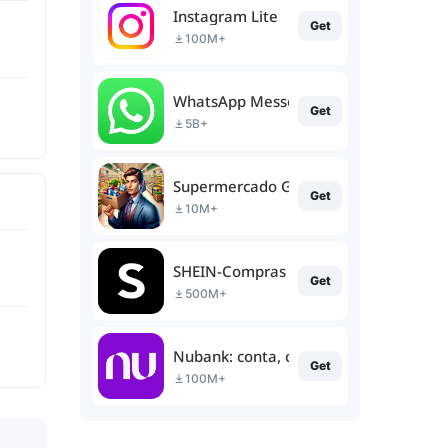
Instagram Lite
Get
100M+
WhatsApp Messenger
Get
5B+
Supermercado Gerente Simulador
Get
10M+
SHEIN-Compras Online
Get
500M+
Nubank: conta, cartão e mais
Get
100M+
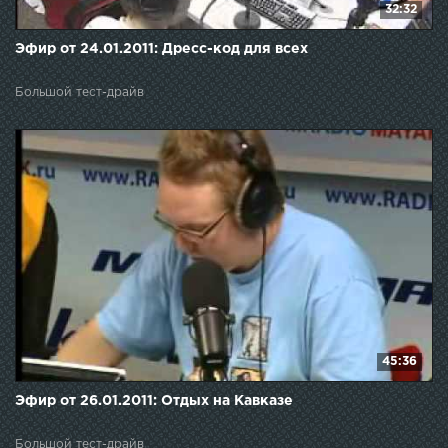
32:32
Эфир от 24.01.2011: Дресс-код для всех
Большой тест-драйв
45:36
Эфир от 26.01.2011: Отдых на Кавказе
Большой тест-драйв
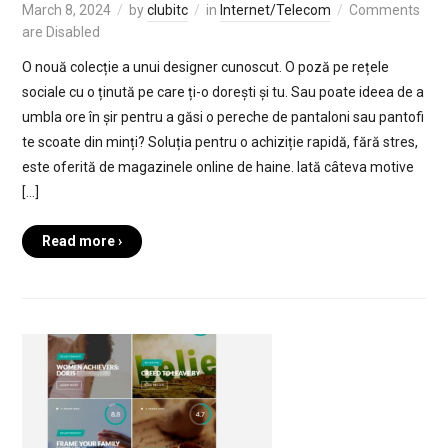
March 8, 2024
by
clubitc
in
Internet/Telecom
Comments
are Disabled
O nouă colecție a unui designer cunoscut. O poză pe rețele
sociale cu o ținută pe care ți-o dorești și tu. Sau poate ideea de a
umbla ore în șir pentru a găsi o pereche de pantaloni sau pantofi
te scoate din minți? Soluția pentru o achiziție rapidă, fără stres,
este oferită de magazinele online de haine. Iată câteva motive
[…]
Read more ›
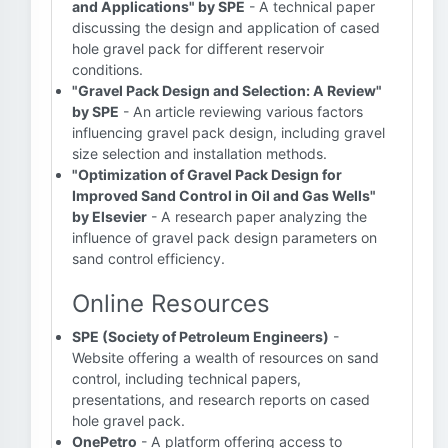
and Applications" by SPE
- A technical paper
discussing the design and application of cased
hole gravel pack for different reservoir
conditions.
"Gravel Pack Design and Selection: A Review"
by SPE
- An article reviewing various factors
influencing gravel pack design, including gravel
size selection and installation methods.
"Optimization of Gravel Pack Design for
Improved Sand Control in Oil and Gas Wells"
by Elsevier
- A research paper analyzing the
influence of gravel pack design parameters on
sand control efficiency.
Online Resources
SPE (Society of Petroleum Engineers)
-
Website offering a wealth of resources on sand
control, including technical papers,
presentations, and research reports on cased
hole gravel pack.
OnePetro
- A platform offering access to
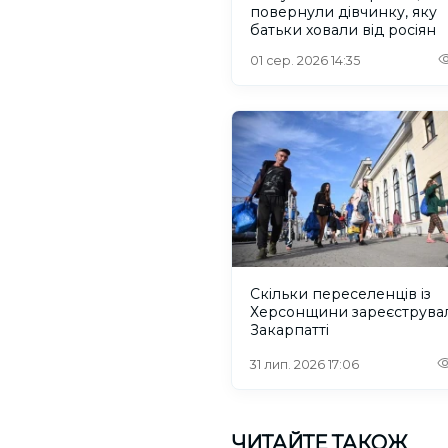
повернули дівчинку, яку
батьки ховали від росіян
01 сер. 2026 14:35
Скільки переселенців із
Херсонщини зареєструва
Закарпатті
31 лип. 2026 17:06
ЧИТАЙТЕ ТАКОЖ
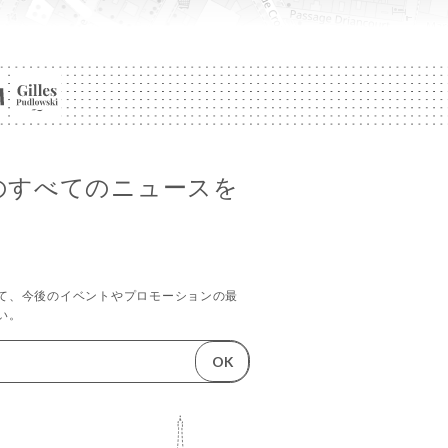
areのすべてのニュースを
て、今後のイベントやプロモーションの最
い。
OK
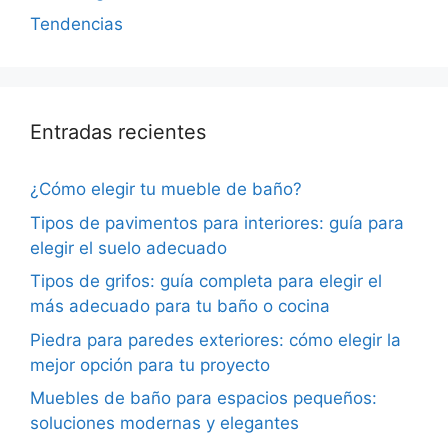
Tendencias
Entradas recientes
¿Cómo elegir tu mueble de baño?
Tipos de pavimentos para interiores: guía para
elegir el suelo adecuado
Tipos de grifos: guía completa para elegir el
más adecuado para tu baño o cocina
Piedra para paredes exteriores: cómo elegir la
mejor opción para tu proyecto
Muebles de baño para espacios pequeños:
soluciones modernas y elegantes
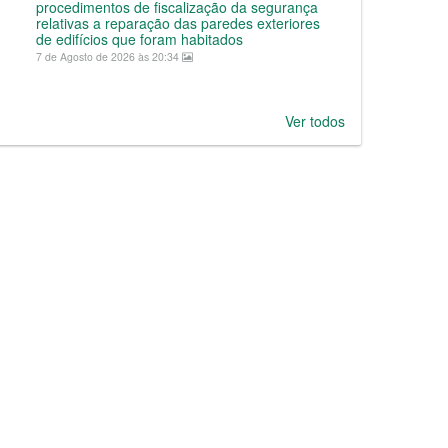
procedimentos de fiscalização da segurança
relativas a reparação das paredes exteriores
de edifícios que foram habitados
7 de Agosto de 2026 às 20:34
Ver todos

▶ [TASK OBJECTIVE] Make an exact copy of the lines above, beginning with the line with "て、今後のイベントやプロモーションの最" and ending with the line with "más adecuado para tu baño o cocina", and keep the pictures out of it.

▶ [RESULT FOR THIS TASK]
て、今後のイベントやプロモーションの最
い。
OK
Tendencias
Entradas recientes
¿Cómo elegir tu mueble de baño?
Tipos de pavimentos para interiores: guía para
elegir el suelo adecuado
Tipos de grifos: guía completa para elegir el
más adecuado para tu baño o cocina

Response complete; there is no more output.